Firstly based on my visit to other Westminster parliaments in Scotland, Wales, New Zealand and Australia, a Speaker is usually the most experienced parliamentarian. But in my case, I never had been a parliamentarian before so it has posed a challenge to me.
However being the first female speaker in Fiji, I have a duty to the women of Fiji where I have to prove myself as a Speaker and show them that I can perform the role effectively so that it will has an impact on the public’s perspective on women leaders in Fiji. My performance at this level will give morale boost to other women in Fiji who are aspiring to be leaders especially in politics.
Being the Speaker and also a member of the Fiji First Party I must be very objective. However the way I perform in Parliament, people will always perceive me as siding with the government. But what they don’t realize is that I perform based on the standing order which is the rules and the manual and I will have to follow standing orders. So that has become my challenge as a first female speaker in Fiji.
Fiji seems to top the number of women in Parliament compared to other pacific Islands countries, what is the secret?
Having the support of the Prime Minister and his male colleagues within the government is very important for women and not to mention that the electoral system in Fiji favour women because it is based on an open list propositional representation system.
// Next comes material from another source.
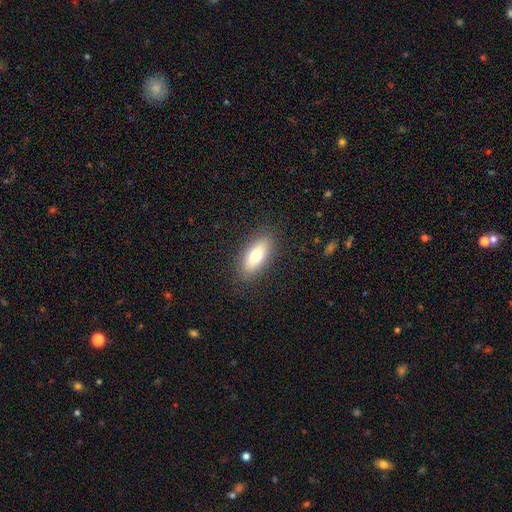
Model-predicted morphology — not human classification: Smooth or featured: smooth — 72% (featured or disk — 21%)
How rounded: in between — 80% (cigar-shaped — 16%)
Merging: none — 88% (minor disturbance — 9%)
This means the number of seats a political party will get in the parliament depends on the number of votes that the party acquired during the election. So if the First Party or the Prime Minister manages to acquire 60% of the votes, that means he has 60% of the seats in the parliament.
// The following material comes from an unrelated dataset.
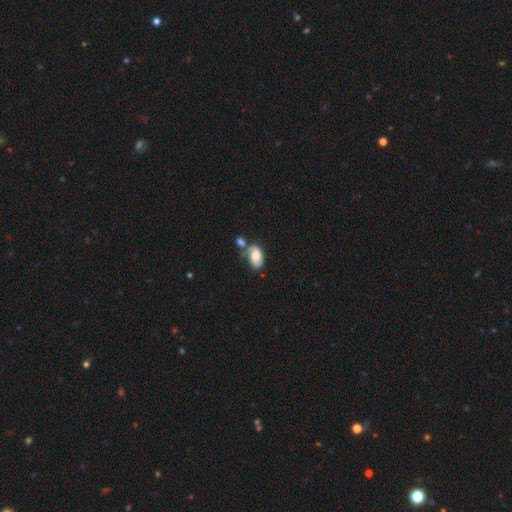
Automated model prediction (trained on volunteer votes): Morphology: type=smooth (69%); roundness=in between (91%); merging=merger (34%).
Whether the 60% are able to gain thousands of votes or few hundred, but if they are within the 60% top candidate they get into the parliament. So that makes it easier for women only if they have enough votes and only if women support women.
However it has to be both women and men voting for women. So through that system women were able to get so many seats in parliament.
When we did the campaign we all campaign for the Prime Minister and the Fiji first Party because we knew that the current Fiji PM is a very popular man. We knew that if he wins 60% of the voters’ votes he will get all of us into the parliament including the women. So the support of males and the electoral system used in Fiji has played an important role of supporting women in parliament in Fiji.
So currently how many women do you have in parliament in Fiji?
Currently we have eight women in parliament and I could have been the nine because I won my seat but now that I am the speaker of the parliament I will exclude myself from the count.
Having more women in parliament, do you think it will change the leadership character in the Parliament for the good of all?
Well it depends on the women parliamentarians themselves where they need to have leadership skills, they need to contribute to the debates in parliament, and they need to convince the Parliamentarians and also the viewer because parliament is viewed on Television in Fiji so they need to convince the viewers that they can become leaders as well.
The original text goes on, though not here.